In the latest issue of the journal Science, physiologist Sheryl Smith and her colleagues at the State University of New York's Downstate Medical Center describe a chemical receptor that becomes more prevalent during the pubescent years and limits certain kinds of learning. The group also identifies a stress hormone that can counteract these effects, dispersing the cloud from the teenage brain.
"The brain has excitatory forces and inhibitory forces," Smith told AOL News. "The nerve cells in the brain communicate by being activated and being excitable, but there are ways of quieting down brain cells."
The problem is that slowing this activity can have negative effects. "If there's too much inhibition in your brain," Smith explained, "you're not going to be able to learn."
A brain chemical known as GABA, which acts through sites called receptors, can increase inhibition. Smith likens the brain's GABA receptors to the brakes on a car. Those brakes are generally slammed during puberty.

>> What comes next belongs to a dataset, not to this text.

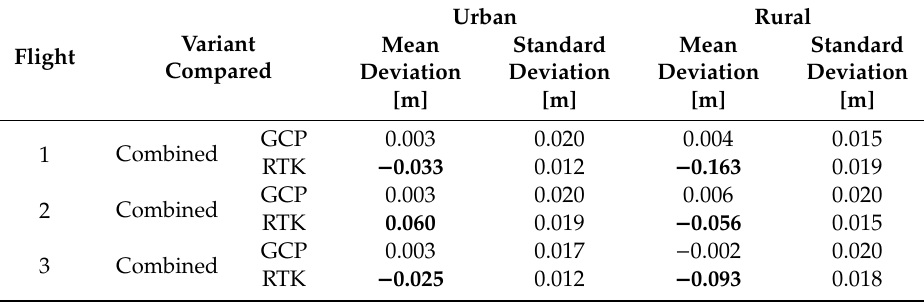
Table 9. Comparison of the GCP and RTK variants with the Combined variant.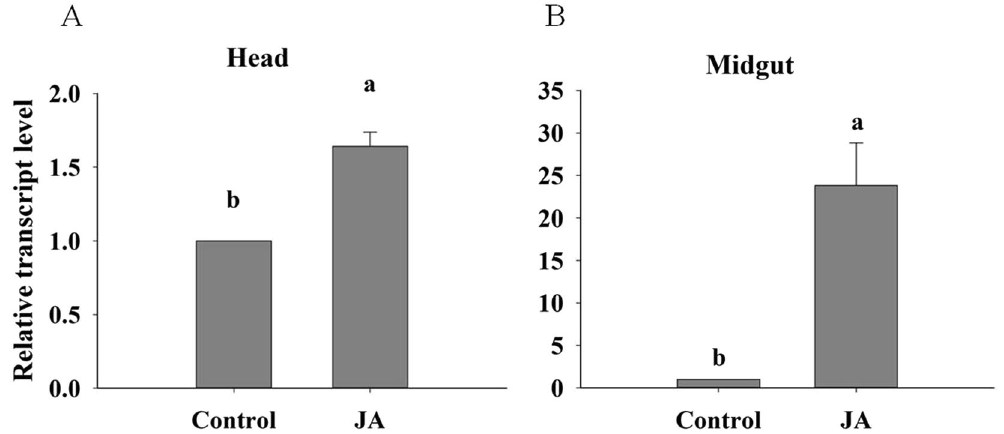
Figure 4. Transcript levels of LAC1 in JA-sprayed plant-fed or control plant-fed B. tabaci . ( A ) Expression in heads (containing the salivary glands). ( B ) Expression in the midgut. Values are represented as the mean ± SEM. The letters above the columns indicate the comparison among groups, p <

Smith and her group found increases in these receptors during puberty, and they also noticed the presence of an unusual kind of receptor that isn't present prior to this stage and can be hard to find in adults too. In their experiment, they attempted to teach mice a specific task and found a marked difference between age groups. The pre-pubescent mice performed well, but the pubescent subjects did not. "They didn't learn at all," Smith said.
To test their theory that these strange receptors were to blame, they also tested mice that were genetically engineered to lack them. These mice performed beautifully. "That suggested that at puberty, this new kind of GABA receptor which suddenly appears is impairing learning," Smith said.
The good news? They also identified a stress hormone that puts the clamps on this anti-learning receptor. Injecting the slow-to-learn mice with this hormone reversed the effects, enabling them to recover and learn as well as their pre-pubescent counterparts did.
Smith cautioned that this phenomenon doesn't affect all kinds of learning, and the effect also varies among kids. Some have no trouble learning at all. As a parent, though, she has thought about how to put these findings into practice. "I don't want the message to be that stress is good," Smith said. "Too much stress is always bad."
Smith said the mild stress induced by the occasional parental nudge could counteract those receptors, but ultimately the child is the strongest force. "The best way to do it is to create a situation where they're internally motivated," she said. "If they put the stress on themselves, it's the appropriate level."